Nov. 16, 2025, 11:02 a.m.
From the upcoming blog post on our open-source funding:
This year, we’ve added two new open-source tools to our stack:
Has become essential for managing our development environments and tool versions across the team. It’s replaced a hodgepodge of version managers and made onboarding new developers significantly smoother. | |
A terrific new linter and formatter for our codebase. |
We’ve started to contract our overall supply chain, and with that we’re phasing out some of the services we use—not because they aren’t high-quality, but because we want fewer moving parts. These are:
ESLint | Deprecated in our stack | |
HAProxy | Removed as an external proxy | Vercel’s built-in proxy |
Keystatic | Removed for content/metadata management | Custom lightweight TypeScript schema |
Just | Phasing out as a task runner | |
RQ | Gradually being replaced for job queuing | Our own Postgres-based job runner |
In general, this shift toward contraction feels pretty good.
Something I’m actively mulling—but haven’t decided—is whether to unify the docs and marketing sites into a single site. This is not that complex of a maneuver. Despite having different design languages, they’re fundamentally the same codebase. They sit on top of Next, use Keystatic and Tailwind, and both deploy to Vercel. They’re very, very similar, so combining them would be relatively low-lift from an engineering perspective. Redirects and similar housekeeping would be annoying, of course.
The benefits all seem minor but legitimate: one fewer codebase in the monorepo, one fewer deploy target, one fewer batch of dependencies to keep updated, and so on.
Second, it lets us more easily link between the marketing and docs material, especially as the distinction between the two gets blurrier.
Third, there are abstract SEO benefits, though they seem fairly marginal. When I squint at this, it looks like a non-trivial engineering effort with real downside risk to achieve definite but marginal improvements—so not exactly a compelling case.
Still, it feels correct, and often that sense of correctness outweighs everything else, even if it doesn’t speak to priority.

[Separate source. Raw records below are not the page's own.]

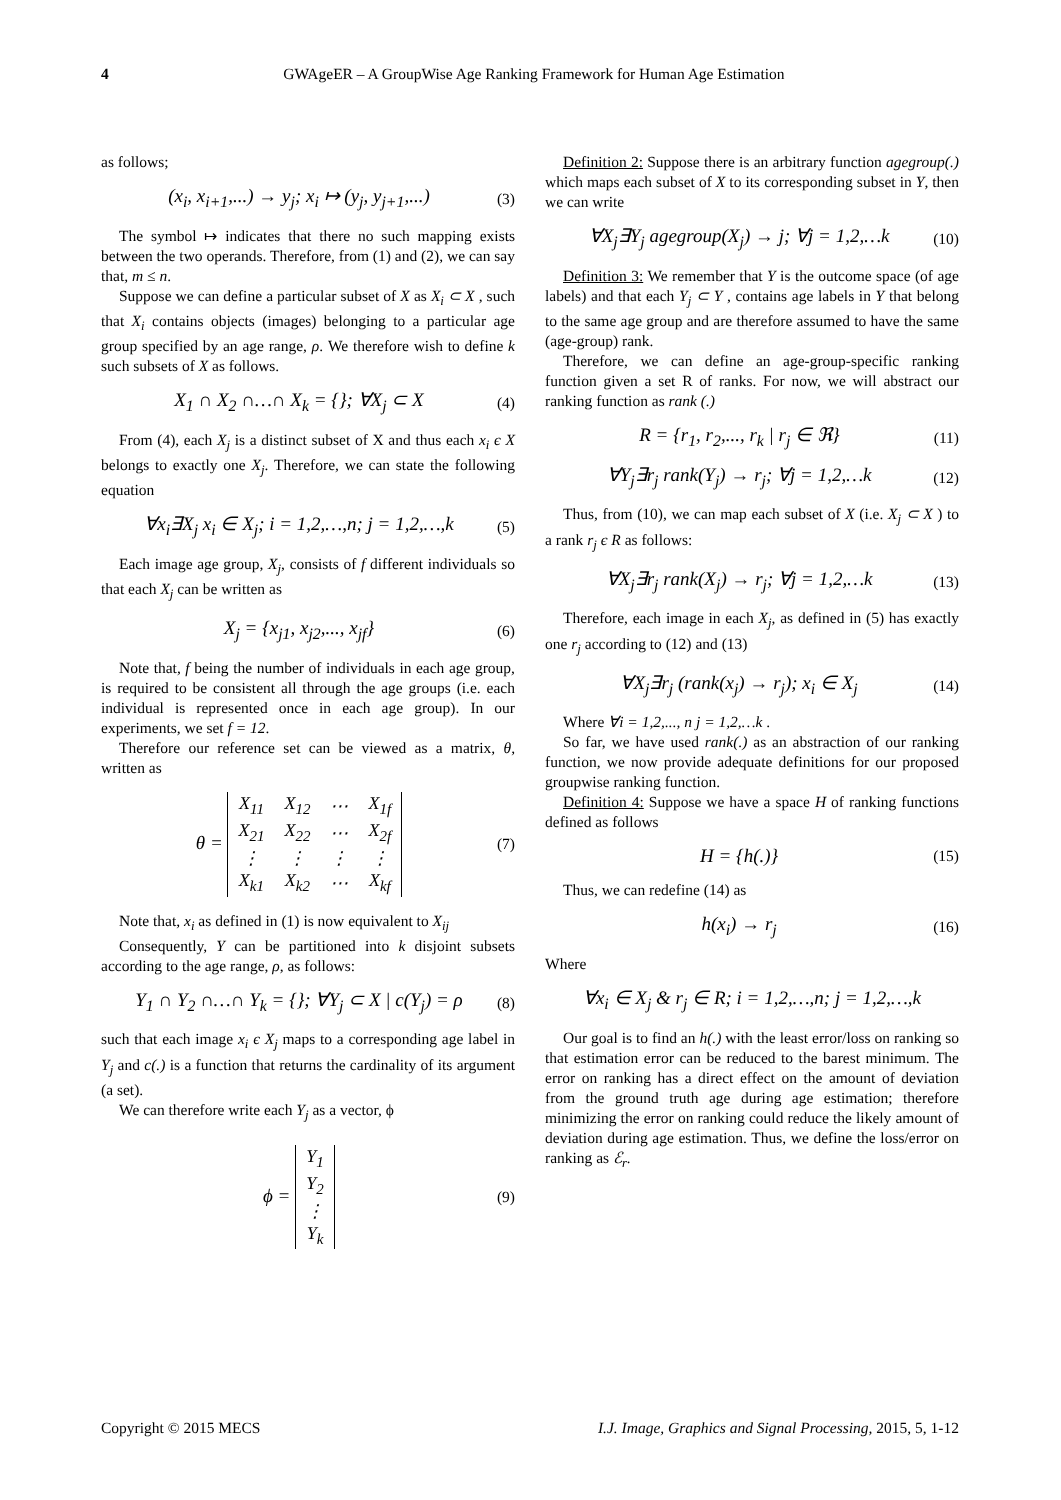4
GWAgeER – A GroupWise Age Ranking Framework for Human Age Estimation
as follows;
(x<sub>i</sub>, x<sub>i+1</sub>,...) → y<sub>j</sub>; x<sub>i</sub> ↦ (y<sub>j</sub>, y<sub>j+1</sub>,...) (3)
The symbol ↦ indicates that there no such mapping exists between the two operands. Therefore, from (1) and (2), we can say that, m ≤ n.
Suppose we can define a particular subset of X as X<sub>i</sub> ⊂ X , such that X<sub>i</sub> contains objects (images) belonging to a particular age group specified by an age range, ρ. We therefore wish to define k such subsets of X as follows.
X<sub>1</sub> ∩ X<sub>2</sub> ∩…∩ X<sub>k</sub> = {}; ∀X<sub>j</sub> ⊂ X (4)
From (4), each X<sub>j</sub> is a distinct subset of X and thus each x<sub>i</sub> є X belongs to exactly one X<sub>j</sub>. Therefore, we can state the following equation
∀x<sub>i</sub>∃X<sub>j</sub> x<sub>i</sub> ∈ X<sub>j</sub>; i = 1,2,…,n; j = 1,2,…,k (5)
Each image age group, X<sub>j</sub>, consists of f different individuals so that each X<sub>j</sub> can be written as
X<sub>j</sub> = {x<sub>j1</sub>, x<sub>j2</sub>,..., x<sub>jf</sub>} (6)
Note that, f being the number of individuals in each age group, is required to be consistent all through the age groups (i.e. each individual is represented once in each age group). In our experiments, we set f = 12.
Therefore our reference set can be viewed as a matrix, θ, written as
θ =
| X<sub>11</sub> | X<sub>12</sub> | ⋯ | X<sub>1f</sub> |
| X<sub>21</sub> | X<sub>22</sub> | ⋯ | X<sub>2f</sub> |
| ⋮ | ⋮ | ⋮ | ⋮ |
| X<sub>k1</sub> | X<sub>k2</sub> | ⋯ | X<sub>kf</sub> |
(7)
Note that, x<sub>i</sub> as defined in (1) is now equivalent to X<sub>ij</sub>
Consequently, Y can be partitioned into k disjoint subsets according to the age range, ρ, as follows:
Y<sub>1</sub> ∩ Y<sub>2</sub> ∩…∩ Y<sub>k</sub> = {}; ∀Y<sub>j</sub> ⊂ X | c(Y<sub>j</sub>) = ρ (8)
such that each image x<sub>i</sub> є X<sub>j</sub> maps to a corresponding age label in Y<sub>j</sub> and c(.) is a function that returns the cardinality of its argument (a set).
We can therefore write each Y<sub>j</sub> as a vector, ϕ
ϕ =
| Y<sub>1</sub> |
| Y<sub>2</sub> |
| ⋮ |
| Y<sub>k</sub> |
(9)
Definition 2: Suppose there is an arbitrary function agegroup(.) which maps each subset of X to its corresponding subset in Y, then we can write
∀X<sub>j</sub>∃Y<sub>j</sub> agegroup(X<sub>j</sub>) → j; ∀j = 1,2,…k (10)
Definition 3: We remember that Y is the outcome space (of age labels) and that each Y<sub>j</sub> ⊂ Y , contains age labels in Y that belong to the same age group and are therefore assumed to have the same (age-group) rank.
Therefore, we can define an age-group-specific ranking function given a set R of ranks. For now, we will abstract our ranking function as rank (.)
R = {r<sub>1</sub>, r<sub>2</sub>,..., r<sub>k</sub> | r<sub>j</sub> ∈ ℜ} (11)
∀Y<sub>j</sub>∃r<sub>j</sub> rank(Y<sub>j</sub>) → r<sub>j</sub>; ∀j = 1,2,…k (12)
Thus, from (10), we can map each subset of X (i.e. X<sub>j</sub> ⊂ X ) to a rank r<sub>j</sub> є R as follows:
∀X<sub>j</sub>∃r<sub>j</sub> rank(X<sub>j</sub>) → r<sub>j</sub>; ∀j = 1,2,…k (13)
Therefore, each image in each X<sub>j</sub>, as defined in (5) has exactly one r<sub>j</sub> according to (12) and (13)
∀X<sub>j</sub>∃r<sub>j</sub> (rank(x<sub>j</sub>) → r<sub>j</sub>); x<sub>i</sub> ∈ X<sub>j</sub> (14)
Where ∀i = 1,2,..., n j = 1,2,…k .
So far, we have used rank(.) as an abstraction of our ranking function, we now provide adequate definitions for our proposed groupwise ranking function.
Definition 4: Suppose we have a space H of ranking functions defined as follows
H = {h(.)} (15)
Thus, we can redefine (14) as
h(x<sub>i</sub>) → r<sub>j</sub> (16)
Where
∀x<sub>i</sub> ∈ X<sub>j</sub> & r<sub>j</sub> ∈ R; i = 1,2,…,n; j = 1,2,…,k
Our goal is to find an h(.) with the least error/loss on ranking so that estimation error can be reduced to the barest minimum. The error on ranking has a direct effect on the amount of deviation from the ground truth age during age estimation; therefore minimizing the error on ranking could reduce the likely amount of deviation during age estimation. Thus, we define the loss/error on ranking as ℰ<sub>r</sub>.
Copyright © 2015 MECS I.J. Image, Graphics and Signal Processing, 2015, 5, 1-12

Had a good conversation with Nick and a couple others about how we communicate feature changes.
The current situation:
We’re pretty disciplined about publishing changelog entries for every non-trivial public-facing change. Good habit.
Those entries don’t garner a huge amount of readership. This is fine—they're not meant to be top-of-funnel—but it does suggest we’re not doing enough to educate existing happy users about all the lovely things we’re building.
Our monthly email, with its massive engagement, always includes one especially important changelog entry, and that gets lots of positive feedback.
All of this is prelude to the impasse: we want to tell people about changes without drowning them in volume. We publish ~2 changelog entries a week. The monthly email works because the signal-to-noise ratio is so good; if we repurposed it for ad-hoc or even weekly sends, we’d kill the golden goose. In-app education is another option—we already surface some changelog content on the homepage via RSS—but engagement there is “fine” in the same unremarkable way.
People really like periodic batching, so we’re going to try an Airbnb-esque year-end blog post that’s more of a feature roll-up. If that goes well, maybe it becomes a quarterly thing and our main way of communicating new stuff, rather than trying to be pointillistic.